_PASSAGE_
Rhizomatic thinking is more in line with a “mature ambiguity” that lives with the pain of existential awareness. It leans more toward world presence than world view.
In the freely available (thanks archive.org) introduction to Wittgenstein with the helpful title Introducing Wittgenstein, John Heaton and Judy Groves write:
“Language games and family resemblances are central notions in Wittgenstein’s later thought and make his thought rhizomatic rather than arboreal. Most traditional philosophy is like a tree. It seeks the roots from which its object is constructed. It wants to find the founding principle of things, and so account for the different and irregular in terms of the same or regular, to bring the unruly under one rule. A rhizome (bulbs and tubers), on the other hand, is more like a network, a multiplicity, which has diverse forms ramifying in all directions.
Any point on it can be connected with any other. There is no ideal point closed on itself that serves as a foundation. It changes its nature as it increases in connections, but follows lines. It can be cracked and broken, but it starts off again following another of its lines. It is not answerable to any structural or generative model.”
The Two Wittgensteins
Wittgenstein’s thinking on matters of logic, language, mathematics and mind encompass both the tree and the rhizome. This seems contradictory, paradoxical even. Morris Berman writes:
“On the surface of it, we have a man who lived the first half of his life in a severe, totally vertical, scientific-mystical/transcendental world and the second half in a horizontal, rhizomatic, contextual/hermeneutic one.”
The Tractatus Logico-Philosophicus supposedly solves all the problems of philosophy according to Wittgenstein. It’s a short but dense book written in an austere manner centering around 7 propositions that is “about universal knowledge and transcendent truth” as Berman writes.
Wittgenstein finishes the work in 1918. Then we enter the 1920s, when he gives away enormous inheritances and decides to live on what he earns. He earns that largely through being a schoolmaster in rural villages. Some call it his “lost years.”
Wittgenstein’s thinking and writing during these “lost years” takes place in the filling and refilling of notebooks. This in itself signals a shift toward rhizomatic thinking. It is in line with the nomadic sentiment that “truth is a verb, something you live. No sooner are you at one point than an elaboration or revision suggests itself.”

_REQUIRED WORK_
A. Name every person mentioned in the passage on Wittgenstein and rhizomatic thinking.
B. Continue the passage on Wittgenstein and rhizomatic thinking, starting after its last sentence.
The lines after this passage have no connection to it.

_EXERCISE DATA_
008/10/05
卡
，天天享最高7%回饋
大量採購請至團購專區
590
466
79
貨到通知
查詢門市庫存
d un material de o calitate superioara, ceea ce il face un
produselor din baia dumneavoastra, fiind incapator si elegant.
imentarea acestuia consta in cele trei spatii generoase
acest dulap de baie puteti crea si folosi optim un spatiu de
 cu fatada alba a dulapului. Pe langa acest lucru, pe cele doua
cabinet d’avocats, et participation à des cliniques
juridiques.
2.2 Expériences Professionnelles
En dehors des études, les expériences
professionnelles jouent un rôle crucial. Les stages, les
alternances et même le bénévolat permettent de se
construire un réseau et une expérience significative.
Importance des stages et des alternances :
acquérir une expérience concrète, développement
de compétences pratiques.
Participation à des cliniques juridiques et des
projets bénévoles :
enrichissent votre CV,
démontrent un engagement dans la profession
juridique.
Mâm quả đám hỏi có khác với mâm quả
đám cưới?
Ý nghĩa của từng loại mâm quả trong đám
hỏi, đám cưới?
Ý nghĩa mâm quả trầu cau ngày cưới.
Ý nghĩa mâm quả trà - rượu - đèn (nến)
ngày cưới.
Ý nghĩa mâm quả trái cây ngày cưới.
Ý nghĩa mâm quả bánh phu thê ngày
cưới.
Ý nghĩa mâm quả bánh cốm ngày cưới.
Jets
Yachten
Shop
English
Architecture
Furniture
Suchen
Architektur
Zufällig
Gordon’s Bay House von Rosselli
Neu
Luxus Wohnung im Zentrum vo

_EXPECTED RESPONSES_
A. Wittgenstein, John Heaton, Judy Groves, Morris Berman

B.
From Introducing Wittgenstein:
“He constantly changed his text, reformulating his remarks, putting them in different contexts to test their meaning. When he reached a conclusion he would often start all over again, re-exploring the topic from a different point of view. It was as if he wanted to keep everything in flux, to show work in progress rather than grand philosophical conclusions.”
His book Philosophical Investigations, published posthumously, is all about local reality and language games.
Life Between The Acts
Wittgensteins “real nomadism” as Berman sees it, emerges from his understanding “that there finally is no way of jettisoning the transcendent, that is, the vertical/universal, without drifting into incoherence (at least, not within the world of civilization).”
Like nomadic people shifting between the paradoxical mode of consciousness and the SAC mode of consciousness, Wittgenstein shifts between rhizomatic thinking and tree thinking. This delicate balance is what makes his work is what is so grounding and relevant about it.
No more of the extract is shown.